Transcribe the part of the items that opens with their first line and closes with the line containing "(2) __Uses__", both ends included, and reproduce it precisely.

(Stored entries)
----------------

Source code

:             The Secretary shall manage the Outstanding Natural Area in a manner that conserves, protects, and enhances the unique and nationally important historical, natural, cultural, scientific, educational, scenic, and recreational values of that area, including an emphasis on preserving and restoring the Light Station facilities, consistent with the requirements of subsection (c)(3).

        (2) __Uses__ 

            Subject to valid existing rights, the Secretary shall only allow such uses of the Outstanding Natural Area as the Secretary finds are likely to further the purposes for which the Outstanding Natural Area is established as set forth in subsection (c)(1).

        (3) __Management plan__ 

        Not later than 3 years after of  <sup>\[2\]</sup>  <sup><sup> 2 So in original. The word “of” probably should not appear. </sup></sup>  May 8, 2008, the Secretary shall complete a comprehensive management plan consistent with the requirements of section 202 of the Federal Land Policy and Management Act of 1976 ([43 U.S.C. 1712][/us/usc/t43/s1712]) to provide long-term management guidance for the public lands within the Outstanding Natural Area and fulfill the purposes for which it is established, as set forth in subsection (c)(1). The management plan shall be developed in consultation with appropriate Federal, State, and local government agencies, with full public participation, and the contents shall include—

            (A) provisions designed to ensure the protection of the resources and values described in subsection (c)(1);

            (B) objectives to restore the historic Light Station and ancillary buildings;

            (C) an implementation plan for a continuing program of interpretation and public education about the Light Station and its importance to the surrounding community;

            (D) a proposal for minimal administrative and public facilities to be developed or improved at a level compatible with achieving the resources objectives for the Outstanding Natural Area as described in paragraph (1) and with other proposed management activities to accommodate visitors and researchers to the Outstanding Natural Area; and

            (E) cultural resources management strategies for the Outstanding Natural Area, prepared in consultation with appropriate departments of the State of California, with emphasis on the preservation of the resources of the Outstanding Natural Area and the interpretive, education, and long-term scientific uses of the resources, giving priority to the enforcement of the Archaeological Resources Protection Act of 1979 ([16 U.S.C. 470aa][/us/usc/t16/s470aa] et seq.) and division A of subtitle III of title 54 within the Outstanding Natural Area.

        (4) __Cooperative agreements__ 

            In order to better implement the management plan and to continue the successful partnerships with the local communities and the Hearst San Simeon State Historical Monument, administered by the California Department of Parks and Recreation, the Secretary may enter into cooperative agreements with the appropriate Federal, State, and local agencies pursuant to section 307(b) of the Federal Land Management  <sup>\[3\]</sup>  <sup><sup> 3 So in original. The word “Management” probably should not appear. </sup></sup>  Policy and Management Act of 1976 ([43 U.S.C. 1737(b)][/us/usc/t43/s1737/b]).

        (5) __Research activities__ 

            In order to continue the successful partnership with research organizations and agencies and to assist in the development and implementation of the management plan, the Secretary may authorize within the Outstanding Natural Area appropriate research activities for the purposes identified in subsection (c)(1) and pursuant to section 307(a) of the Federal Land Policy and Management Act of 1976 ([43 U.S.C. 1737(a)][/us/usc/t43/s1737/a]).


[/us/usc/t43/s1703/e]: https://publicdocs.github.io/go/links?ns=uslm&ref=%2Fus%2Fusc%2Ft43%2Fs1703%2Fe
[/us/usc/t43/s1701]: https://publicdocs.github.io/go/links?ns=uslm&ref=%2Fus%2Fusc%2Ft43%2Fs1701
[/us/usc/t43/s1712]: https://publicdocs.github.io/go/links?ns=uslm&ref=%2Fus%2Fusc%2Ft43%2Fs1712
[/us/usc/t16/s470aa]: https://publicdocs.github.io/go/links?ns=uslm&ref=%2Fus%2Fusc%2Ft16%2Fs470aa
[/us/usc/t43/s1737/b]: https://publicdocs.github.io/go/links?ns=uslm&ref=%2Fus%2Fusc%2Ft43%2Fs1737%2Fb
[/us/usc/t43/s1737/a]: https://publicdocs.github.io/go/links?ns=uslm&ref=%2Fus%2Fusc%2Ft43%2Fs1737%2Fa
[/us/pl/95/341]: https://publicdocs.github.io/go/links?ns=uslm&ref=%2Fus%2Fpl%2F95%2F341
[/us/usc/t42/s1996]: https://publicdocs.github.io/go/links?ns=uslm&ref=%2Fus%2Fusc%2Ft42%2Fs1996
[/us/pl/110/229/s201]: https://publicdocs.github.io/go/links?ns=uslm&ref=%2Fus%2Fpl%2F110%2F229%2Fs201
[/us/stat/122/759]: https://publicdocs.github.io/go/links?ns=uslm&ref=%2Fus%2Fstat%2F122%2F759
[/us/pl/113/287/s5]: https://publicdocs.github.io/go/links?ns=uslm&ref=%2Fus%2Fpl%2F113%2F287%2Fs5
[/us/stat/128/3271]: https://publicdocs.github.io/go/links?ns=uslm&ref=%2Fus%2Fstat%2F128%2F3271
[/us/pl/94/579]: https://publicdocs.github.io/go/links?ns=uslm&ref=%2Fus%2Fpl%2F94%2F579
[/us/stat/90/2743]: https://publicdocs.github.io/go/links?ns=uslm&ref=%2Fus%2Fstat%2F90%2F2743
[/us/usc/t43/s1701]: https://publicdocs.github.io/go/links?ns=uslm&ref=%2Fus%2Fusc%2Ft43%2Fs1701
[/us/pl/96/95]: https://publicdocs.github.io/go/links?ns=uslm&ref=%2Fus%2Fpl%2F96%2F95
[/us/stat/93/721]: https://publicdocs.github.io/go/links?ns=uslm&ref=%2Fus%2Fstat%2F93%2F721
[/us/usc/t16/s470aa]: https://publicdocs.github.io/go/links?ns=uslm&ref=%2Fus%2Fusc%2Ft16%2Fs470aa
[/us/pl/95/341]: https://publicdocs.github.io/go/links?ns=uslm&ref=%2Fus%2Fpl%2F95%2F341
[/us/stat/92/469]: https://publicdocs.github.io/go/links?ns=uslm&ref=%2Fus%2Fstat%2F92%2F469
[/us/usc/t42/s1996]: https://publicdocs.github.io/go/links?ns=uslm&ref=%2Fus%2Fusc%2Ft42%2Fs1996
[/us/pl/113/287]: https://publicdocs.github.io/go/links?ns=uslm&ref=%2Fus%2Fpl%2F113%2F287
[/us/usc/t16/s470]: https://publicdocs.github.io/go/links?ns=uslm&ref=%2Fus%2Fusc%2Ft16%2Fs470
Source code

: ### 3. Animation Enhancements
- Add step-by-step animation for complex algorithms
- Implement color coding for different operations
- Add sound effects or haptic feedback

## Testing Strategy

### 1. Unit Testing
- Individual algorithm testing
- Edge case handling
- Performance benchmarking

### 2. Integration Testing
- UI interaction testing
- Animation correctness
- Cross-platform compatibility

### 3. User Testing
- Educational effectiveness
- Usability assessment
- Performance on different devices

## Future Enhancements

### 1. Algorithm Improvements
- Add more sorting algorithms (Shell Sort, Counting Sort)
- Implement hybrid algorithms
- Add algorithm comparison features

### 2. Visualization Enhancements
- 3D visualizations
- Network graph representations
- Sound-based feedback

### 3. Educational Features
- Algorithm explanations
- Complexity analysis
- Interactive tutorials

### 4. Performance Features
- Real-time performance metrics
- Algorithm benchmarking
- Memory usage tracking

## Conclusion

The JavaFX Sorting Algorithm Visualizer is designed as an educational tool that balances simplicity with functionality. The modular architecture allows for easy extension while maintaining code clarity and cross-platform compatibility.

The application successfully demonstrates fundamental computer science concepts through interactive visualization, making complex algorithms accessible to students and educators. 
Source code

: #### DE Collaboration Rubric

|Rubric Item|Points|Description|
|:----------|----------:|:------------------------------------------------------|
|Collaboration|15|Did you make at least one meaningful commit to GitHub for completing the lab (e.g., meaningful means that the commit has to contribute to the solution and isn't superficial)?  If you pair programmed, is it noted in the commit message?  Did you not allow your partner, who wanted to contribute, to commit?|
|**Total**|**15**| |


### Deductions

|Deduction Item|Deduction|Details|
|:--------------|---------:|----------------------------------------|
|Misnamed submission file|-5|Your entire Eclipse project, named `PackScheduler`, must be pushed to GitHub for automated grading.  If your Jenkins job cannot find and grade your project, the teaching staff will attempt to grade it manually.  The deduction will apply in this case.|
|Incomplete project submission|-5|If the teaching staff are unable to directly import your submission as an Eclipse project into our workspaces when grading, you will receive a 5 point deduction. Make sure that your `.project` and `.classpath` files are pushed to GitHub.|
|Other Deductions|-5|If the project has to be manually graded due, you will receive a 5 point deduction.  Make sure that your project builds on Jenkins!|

----------------

- Answer area
Source code

:             The Secretary shall manage the Outstanding Natural Area in a manner that conserves, protects, and enhances the unique and nationally important historical, natural, cultural, scientific, educational, scenic, and recreational values of that area, including an emphasis on preserving and restoring the Light Station facilities, consistent with the requirements of subsection (c)(3).

        (2) __Uses__ 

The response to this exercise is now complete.